In our Children’s Hospital as of 1970, each child is hospitalized with his/her mother or a family member. Management of difficulties became routine, and soon it was easy to see safe and serene families facing the new experience of hospitalization. This, however, required a great deal of patience. Physicians and all the staff members were able to establish a relationship of mutual trust with the mothers. This was necessary to achieve the therapeutic alliance which is essential in order to obtain the best results in the treatment of young patients. Life together with the children's families has changed the behavior of doctors, nurses, school teachers, dietitians and volunteers. Discussions, doubts and examinations about the various therapeutic options were very useful in an appropriate, scientifically prepared environment. Nowadays, a Department of Pediatrics without the mothers and families of in-patient children would be unthinkable.

A few years ago, our Department started holding a monthly series of group discussions involving the whole medical team of attending physicians, nurses and other health care personnel. These meetings were not carried out with scientific objectives in mind, but were held for the purpose of staff training, control of burn-out, discussion of selected cases, and empirical evaluation of the results. The details of these group discussions are the object of this article, which considers the viewpoints of the mothers and families (both Italian and immigrant), of the physicians, nurses and educators, and of the sick children themselves through their drawings.

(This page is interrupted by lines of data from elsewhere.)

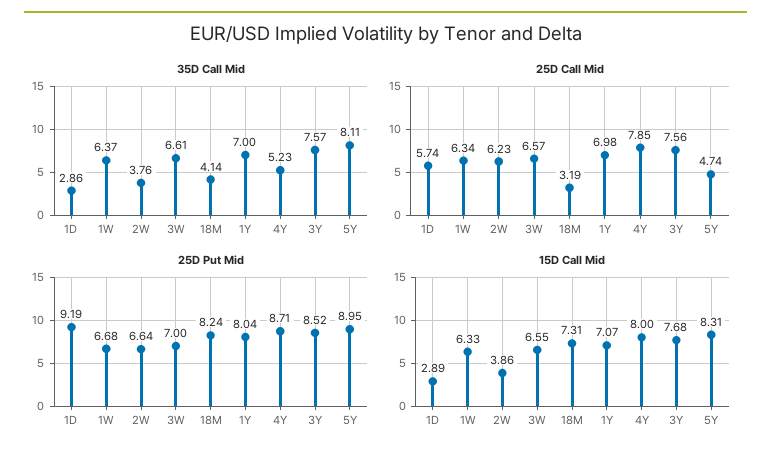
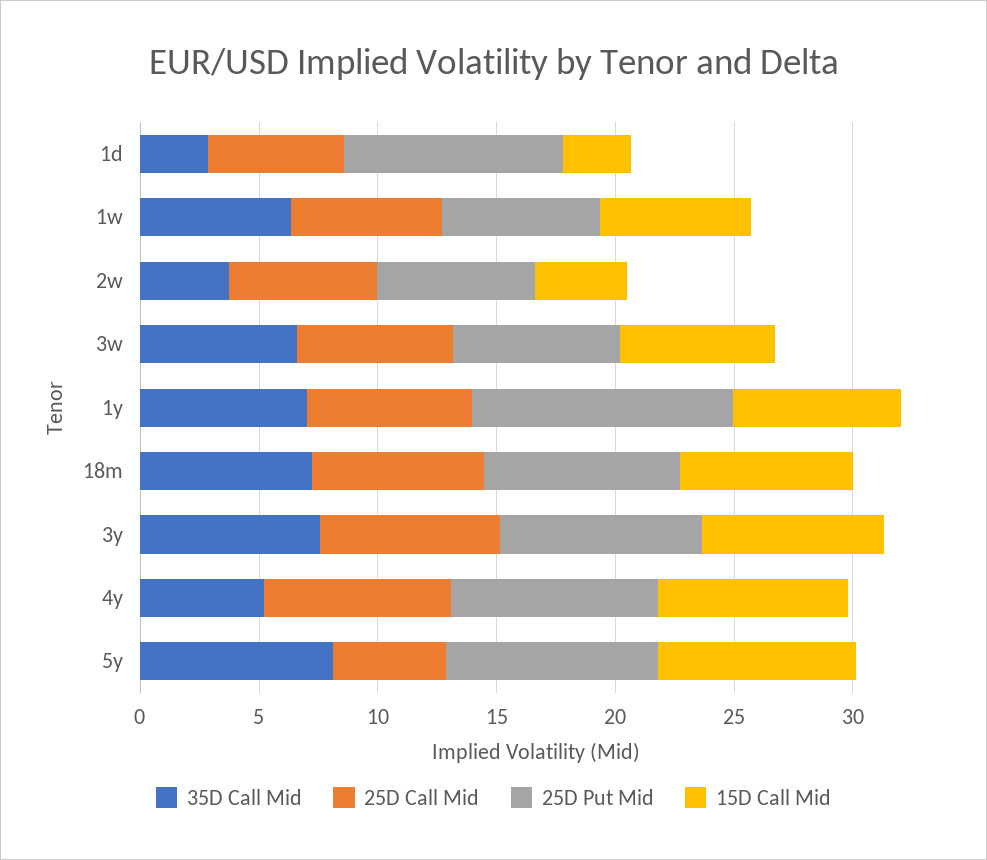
  {
    "35D Call Mid": {
      "1D": 2.86,
      "1W": 6.37,
      "2W": 3.76,
      "3W": 6.61,
-     "18M": 4.14,
+     "18M": 7,
      "1Y": 7,
      "4Y": 5.23,
      "3Y": 7.57,
      "5Y": 8.11
    },
    "25D Call Mid": {
      "1D": 5.74,
      "1W": 6.34,
      "2W": 6.23,
      "3W": 6.57,
-     "18M": 3.19,
+     "18M": 7,
      "1Y": 6.98,
      "4Y": 7.85,
      "3Y": 7.56,
      "5Y": 4.74
    },
    "25D Put Mid": {
      "1D": 9.19,
      "1W": 6.68,
      "2W": 6.64,
      "3W": 7,
      "18M": 8.24,
-     "1Y": 8.04,
+     "1Y": 11,
      "4Y": 8.71,
      "3Y": 8.52,
      "5Y": 8.95
    },
    "15D Call Mid": {
      "1D": 2.89,
      "1W": 6.33,
      "2W": 3.86,
      "3W": 6.55,
      "18M": 7.31,
      "1Y": 7.07,
      "4Y": 8,
      "3Y": 7.68,
      "5Y": 8.31
    }
  }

The main achievement was to see the children and their families serenely and safely face the sad experience of hospitalization. The presence and role of mothers inside the hospital often required a great deal of patience. Physicians and staff were able to establish a relationship of mutual trust with the mothers that is needed in order to achieve a therapeutic alliance, and which is essential when attempting to reach the best results in the treatment of children. Life together has improved the behavior of doctors, nurses, school teachers, dietitians and volunteers. Discussion and examination of, and doubts about, the various therapeutic options were very useful in an appropriate, scientifically prepared environment. Nowadays, a Department of Pediatrics without the presence of the mothers and families of in-patient children would be unthinkable.